"Itu dia, saya melihat begini ada upaya menggiring ke sengketa kewenangan, saya nggak mau bilang pembangkangan tapi ini tidak ada urusan sama pengambilalihan," kata pakar hukum pidana Universitas Indonesia, Ganjar Laksamana Bonaparta, saat berbincang lewat telepon, Selasa (7/8/2012).
Menurut Ganjar, kasus simulator SIM yang ditangani KPK tak bisa disebut pengambilalihan dari Polri. Sebab, dalam UU KPK no 30 tahun 2002, terutama pasal 50 jelas mengatakan, bila ada penegak hukum lain yang menyidik kasus sama, harus berhenti dan diserahkan ke KPK.
SCROLL TO CONTINUE WITH CONTENT
Karena itu, Ganjar meminta agar KPK tetap menyidik kasus ini seperti biasa. Irjen Djoko Susilo harus segera diperiksa. Bila Polri menghalangi, KPK jangan segan untuk menjerat mereka dengan pasal menghalang-halangi proses penyidikan.
"Walaupun kita sama-sama tahu, polisi bisa menggunakan itu. Tapi KPK jelas lebih berwenang," ucapnya.
Rebutan perkara antara KPK dan Polri ini terjadi setelah pihak Polri menetapkan lima orang tersangka yakni AKBP Teddy Rusmawan sebagai ketua pengadaan, Kompol Legino saat ini menjabat sebagai Bendahara Satuan Korlantas, Wakorlantas Brigjen Didik Purnomo, dan pihak swasta yakni Sukotjo Bambang, serta Budi Santoso. Tiga nama terakhir itu, juga telah ditetapkan KPK sebagai tersangka.

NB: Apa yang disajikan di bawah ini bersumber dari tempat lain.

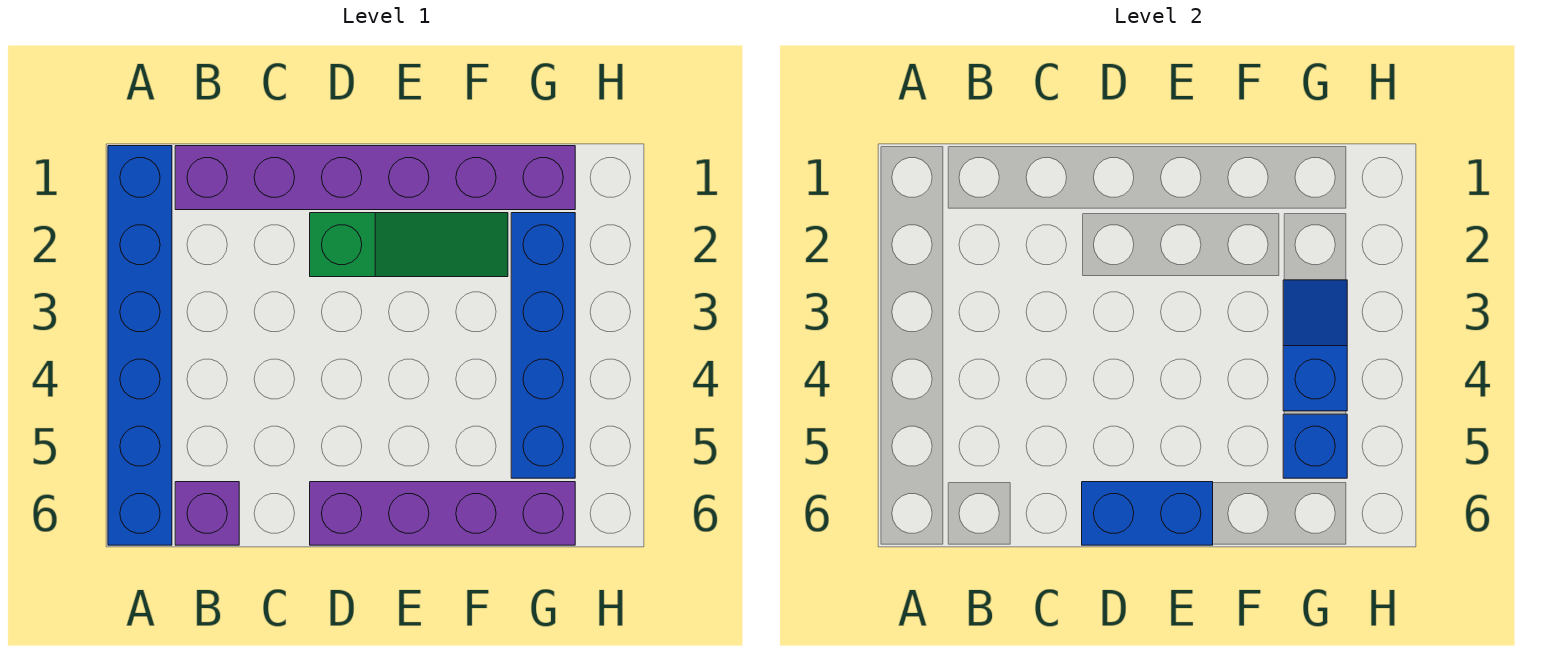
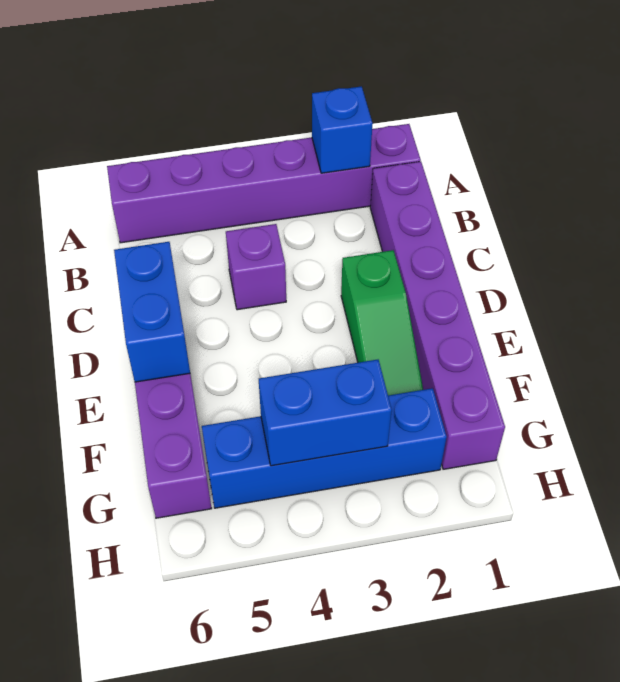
blue brick A1:A6 level 1 -> purple brick A1:A6 level 1
purple brick B6 level 1 -> purple brick C4 level 1
blue slope G3:G4 level 2 top 4 -> blue brick G3:G4 level 2
blue brick G5 level 2 -> blue brick A2 level 2

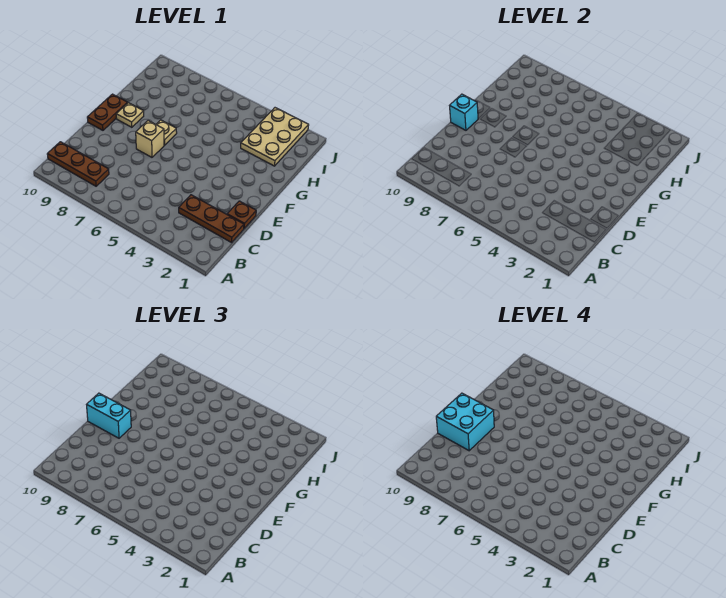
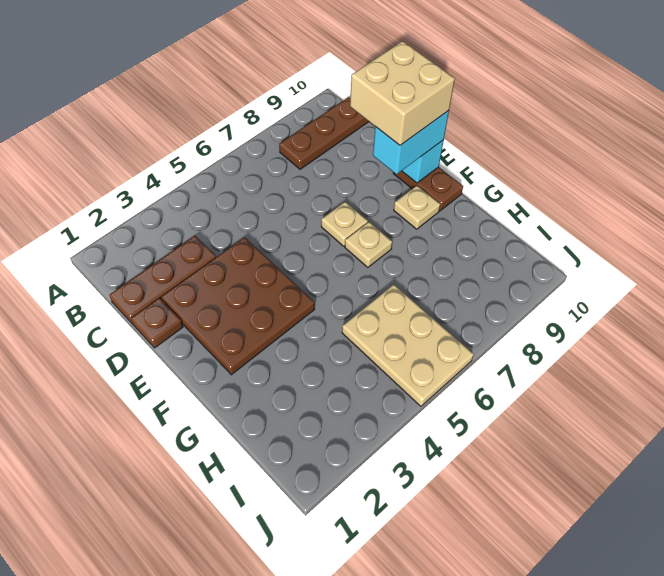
none -> brown plate D2:F4 level 1
cyan brick D9:E10 level 4 -> tan brick D9:E10 level 4
tan brick E7 level 1 -> tan plate E7 level 1
tan plate H2:J3 level 1 -> tan plate H5:J6 level 1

Selain tiga nama tersebut yang 'tersangka bersama', KPK juga telah menetapkan mantan Kakorlantas Irjen Djoko Susilo sebagai tersangka. Situasi persaingan KPK dan Polri semakin panas setelah pihak kepolisian merasa keberatan dengan penggeledahan yang dilakukan KPK di kantor Korlantas pada Senin (30/7) lalu. Selain sempat menahan barang bukti dan penyidik KPK, pihak Polri juga sampai sekarang mengirimkan personel khusus guna menjaga barang bukti yang ada di kantor KPK.